EDUCATION: Attendance hit in Rs 100-class – a classic failure in Bengal only ?!!
FROM THE TELEGRAPH CORRESPONDENT
Balurghat, Sept. 10: Special schools for child labourers are on the verge of shutdown in South Dinajpur, where the attendance has been dwindling since the Rs 100 monthly stipend meant for the students stopped coming 18 months ago.
The teachers of the 40 National Child Labour Project Centres, too, have not been getting their monthly honorarium of Rs 1,500 for six months.
Serving mid-day meals to the government primary schools had become mandatory long back. But when that failed to attract many students whose families are dependent on their incomes, the state government set up the centres with funds from Delhi.

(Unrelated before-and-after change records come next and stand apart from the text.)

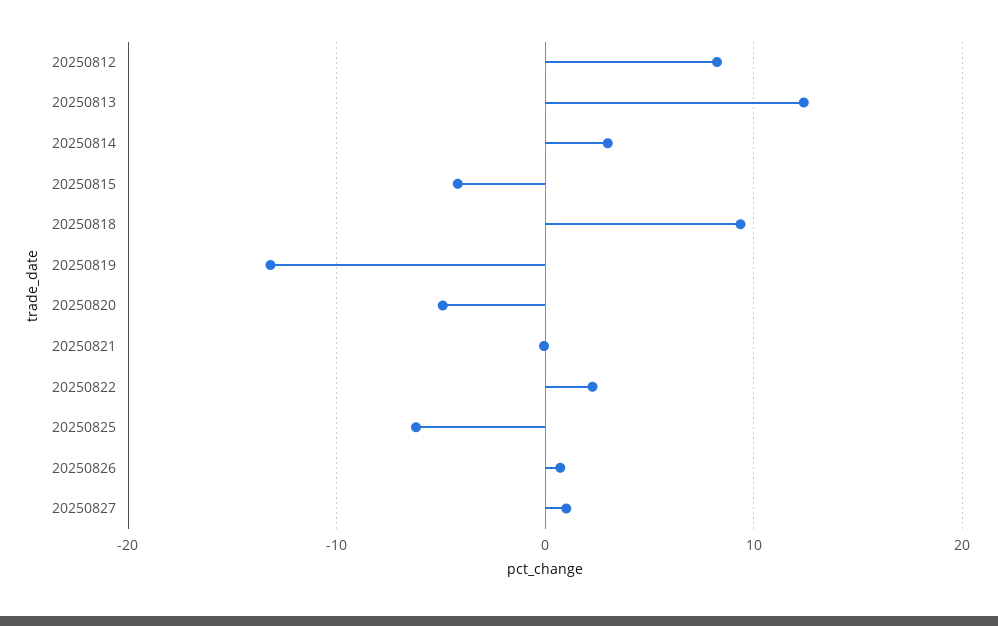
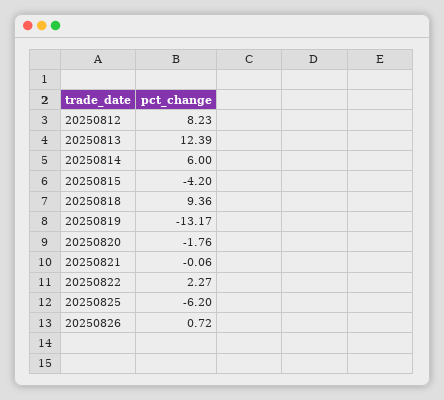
  {
    "20250812": 8.23,
    "20250813": 12.39,
-   "20250814": 3,
+   "20250814": 6,
    "20250815": -4.2,
    "20250818": 9.36,
    "20250819": -13.17,
-   "20250820": -5,
+   "20250820": -1.76,
    "20250821": -0.06,
    "20250822": 2.27,
    "20250825": -6.2,
-   "20250826": 0.72,
+   "20250826": 0.72
-   "20250827": 1
  }

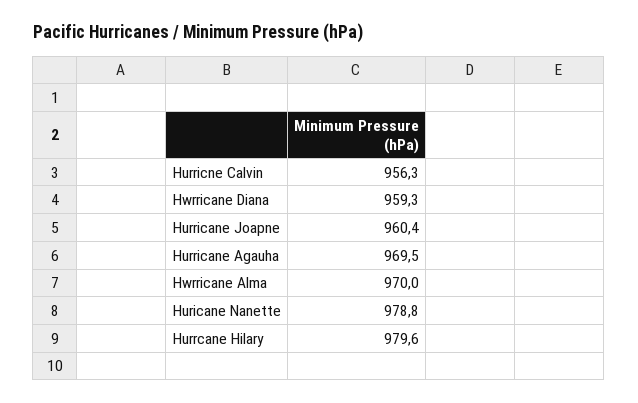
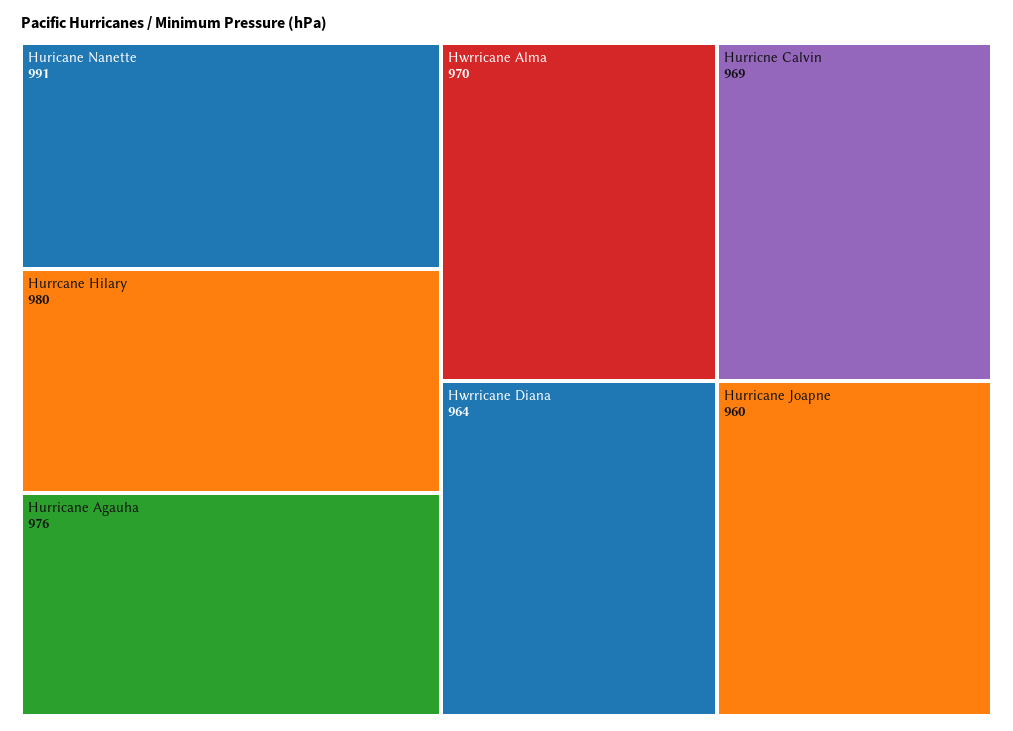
  {
-   "Hurricne Calvin": 956.3,
+   "Hurricne Calvin": 969,
-   "Hwrricane Diana": 959.3,
+   "Hwrricane Diana": 964,
    "Hurricane Joapne": 960.4,
-   "Hurricane Agauha": 969.5,
+   "Hurricane Agauha": 976,
    "Hwrricane Alma": 970,
-   "Huricane Nanette": 978.8,
+   "Huricane Nanette": 991,
    "Hurrcane Hilary": 979.6
  }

The task of scouting around for child labourers for these schools lies with NGOs. In South Dinajpur, the Red Cross Society is in charge of 15 such schools, where students can register even at the age of 14, unlike other institutions where the age limit for admission to Class I is five years.

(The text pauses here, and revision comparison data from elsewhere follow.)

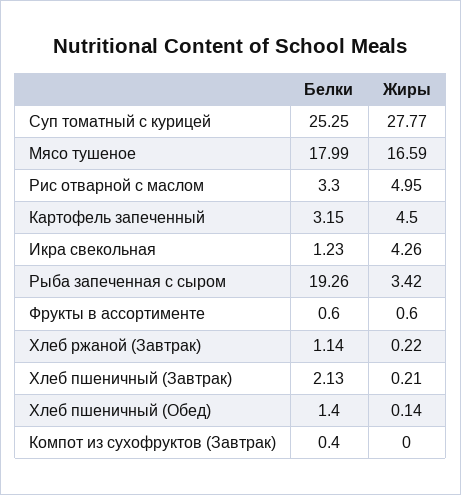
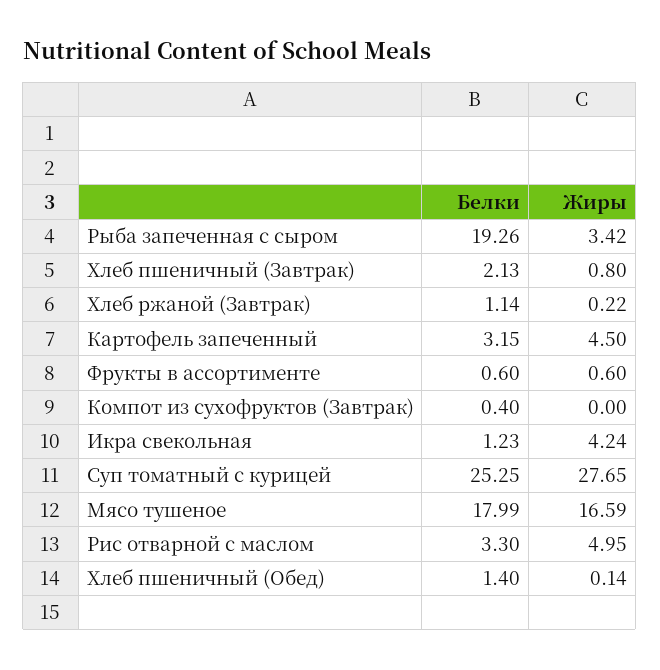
  {
    "Белки": {
      "Суп томатный с курицей": 25.25,
      "Мясо тушеное": 17.99,
      "Рис отварной с маслом": 3.3,
      "Картофель запеченный": 3.15,
      "Икра свекольная": 1.23,
      "Рыба запеченная с сыром": 19.26,
      "Фрукты в ассортименте": 0.6,
      "Хлеб ржаной (Завтрак)": 1.14,
      "Хлеб пшеничный (Завтрак)": 2.13,
      "Хлеб пшеничный (Обед)": 1.4,
      "Компот из сухофруктов (Завтрак)": 0.4
    },
    "Жиры": {
-     "Суп томатный с курицей": 27.77,
+     "Суп томатный с курицей": 27.65,
      "Мясо тушеное": 16.59,
      "Рис отварной с маслом": 4.95,
      "Картофель запеченный": 4.5,
-     "Икра свекольная": 4.26,
+     "Икра свекольная": 4.24,
      "Рыба запеченная с сыром": 3.42,
      "Фрукты в ассортименте": 0.6,
      "Хлеб ржаной (Завтрак)": 0.22,
-     "Хлеб пшеничный (Завтрак)": 0.21,
+     "Хлеб пшеничный (Завтрак)": 0.8,
      "Хлеб пшеничный (Обед)": 0.14,
      "Компот из сухофруктов (Завтрак)": 0
    }
  }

The education given in these institutions — they were set up in 1996 — is informal and the entire primary course is compressed to a three-year curriculum with provisions for students to join the mainstream in Class V.
Children in these centres are entitled to Rs 100 each month. “Besides, vocational trainings are also conducted side-by-side on the campus,” said Arun Ghosh of the Red Cross Society.

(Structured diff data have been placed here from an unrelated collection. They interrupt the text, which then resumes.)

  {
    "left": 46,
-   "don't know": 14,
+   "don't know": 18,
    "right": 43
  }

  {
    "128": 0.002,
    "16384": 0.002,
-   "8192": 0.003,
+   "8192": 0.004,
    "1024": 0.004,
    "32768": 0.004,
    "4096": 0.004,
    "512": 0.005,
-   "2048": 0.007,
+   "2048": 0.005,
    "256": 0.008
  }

Usually boys are trained in cycle repairing, while the girls get courses on tailoring during the school hours from 11am to 3pm.
Each school had 150 students. But no government funds have reached the schools since March 2009.
Samntosh Mohanto, a teacher of one of the centres, said the honorarium of Rs 1,500 was not only too little but has stopped altogether.
He feared that the growing tendency among students to desert the schools and look for jobs outside would ultimately bring a complete closure of the institutions.
Rana Saha, who attended one such centre in the Balurghat administrative building, said he was thinking of going to work outside the state. Two of his classmates — Sujay Sarkar and Shambhu Sarkar — have already left for Delhi for work.
District magistrate of South Dinajpur Ashok Kumar Banerjee admitted that the stipends for the students and honorarium for the teachers were not reaching the schools for 18 and six months respectively. “I had personally written to the labour department thrice. I hope the money would reach the schools shortly,” the district magistrate said.